Crashes, riots, explosions, public shelters, evacuations, terrorism and more will be carried out in 30 exercises.
Outagamie County emergency management specialist Rob Olson has spent 18 months aiding in the coordination of Dark Sky. Simulated tabletop exercises involving widespread power and gas outages kick off in the morning at Fox Valley Technical College Public Safety Training Center just west of Appleton. Events are planned over all three days.
“This is all about everyone working together on a massive, large-scale operation to figure how we would support communities in times of crisis,” Olson said.

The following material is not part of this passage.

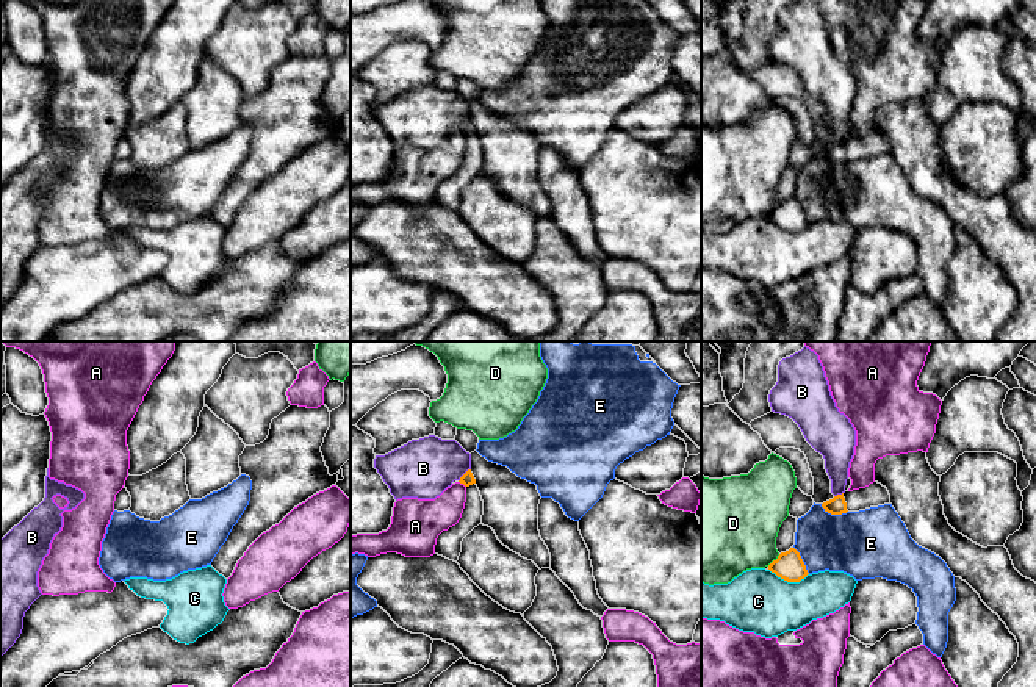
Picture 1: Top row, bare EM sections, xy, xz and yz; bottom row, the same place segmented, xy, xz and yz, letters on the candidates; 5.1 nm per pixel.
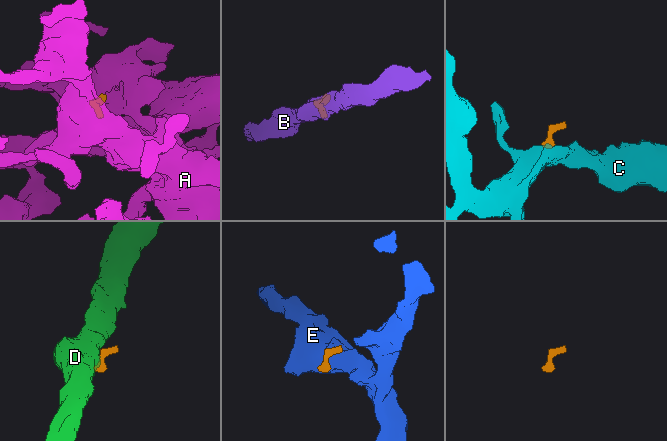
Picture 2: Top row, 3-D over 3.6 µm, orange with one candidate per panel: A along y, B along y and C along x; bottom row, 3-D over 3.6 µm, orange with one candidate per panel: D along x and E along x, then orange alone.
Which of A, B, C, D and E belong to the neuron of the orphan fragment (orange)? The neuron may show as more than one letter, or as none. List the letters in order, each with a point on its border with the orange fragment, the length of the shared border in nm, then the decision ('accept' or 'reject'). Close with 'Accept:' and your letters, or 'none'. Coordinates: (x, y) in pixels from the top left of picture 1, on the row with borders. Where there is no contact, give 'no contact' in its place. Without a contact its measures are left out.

In the event of an extended crisis, Kwik Trip, for example, has offered to bring in refrigeration trucks, Olson said, to retrieve refrigerated food out of stores and restaurants to be used to feed the community. The Salvation Army would be called in to identify and organize feeding areas for distribution and to serve meals.
“By training together, we continue building meaningful relationships that leave us better positioned to respond to a real-world situation,” said Maj. Gen. Don Dunbar, Wisconsin’s adjutant general.
Dunbar testified in 2016 before the Senate Homeland Security Committee that a primary concern in the event of a long-term blackout is to ensure water and sewage operations so that citizens would not have to leave their homes and compound a catastrophic event with mass migration. Water and sewage operations would, in such an event, depend on diesel fuel, which only lasts a finite amount of time
Be warned
In Omro, members of the National Guard will be going door-to-door to check on residents as they would in a real crisis, said Linda Kollmann, director of emergency management for Winnebago County. A simulated Red Cross emergency shelter also will operate overnight at the Sunnyview Exposition Center in Oshkosh.